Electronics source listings
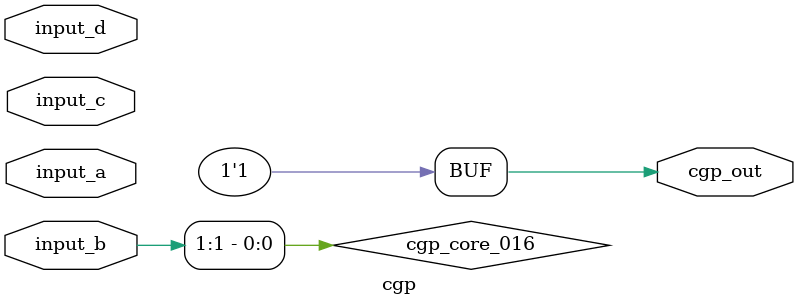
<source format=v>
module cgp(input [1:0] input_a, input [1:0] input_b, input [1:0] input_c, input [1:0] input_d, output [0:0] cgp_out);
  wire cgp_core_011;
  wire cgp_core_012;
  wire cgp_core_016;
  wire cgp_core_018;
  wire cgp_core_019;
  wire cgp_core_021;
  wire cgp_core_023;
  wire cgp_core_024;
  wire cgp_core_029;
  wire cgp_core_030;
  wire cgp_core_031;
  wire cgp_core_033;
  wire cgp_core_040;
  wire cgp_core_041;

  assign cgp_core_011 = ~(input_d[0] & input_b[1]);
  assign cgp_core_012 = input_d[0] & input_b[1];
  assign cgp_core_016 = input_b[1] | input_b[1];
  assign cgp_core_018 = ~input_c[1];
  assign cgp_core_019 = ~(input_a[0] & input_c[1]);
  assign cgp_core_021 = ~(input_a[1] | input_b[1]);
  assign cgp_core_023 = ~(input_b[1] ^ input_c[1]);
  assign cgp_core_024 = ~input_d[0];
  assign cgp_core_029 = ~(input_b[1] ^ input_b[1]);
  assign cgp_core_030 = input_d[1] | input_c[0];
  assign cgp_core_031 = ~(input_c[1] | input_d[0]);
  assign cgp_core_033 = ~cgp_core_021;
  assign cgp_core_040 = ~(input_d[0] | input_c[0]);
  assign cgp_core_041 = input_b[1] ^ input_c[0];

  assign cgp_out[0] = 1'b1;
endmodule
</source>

■ **Task brief**
All lines in the data above from the one with "module cgp(input [1:0]" through the one with "assign cgp_core_011 = ~(input_d[0]" must be repeated exactly, and no others.

■ **Solution for this exercise**
module cgp(input [1:0] input_a, input [1:0] input_b, input [1:0] input_c, input [1:0] input_d, output [0:0] cgp_out);
  wire cgp_core_011;
  wire cgp_core_012;
  wire cgp_core_016;
  wire cgp_core_018;
  wire cgp_core_019;
  wire cgp_core_021;
  wire cgp_core_023;
  wire cgp_core_024;
  wire cgp_core_029;
  wire cgp_core_030;
  wire cgp_core_031;
  wire cgp_core_033;
  wire cgp_core_040;
  wire cgp_core_041;

  assign cgp_core_011 = ~(input_d[0] & input_b[1]);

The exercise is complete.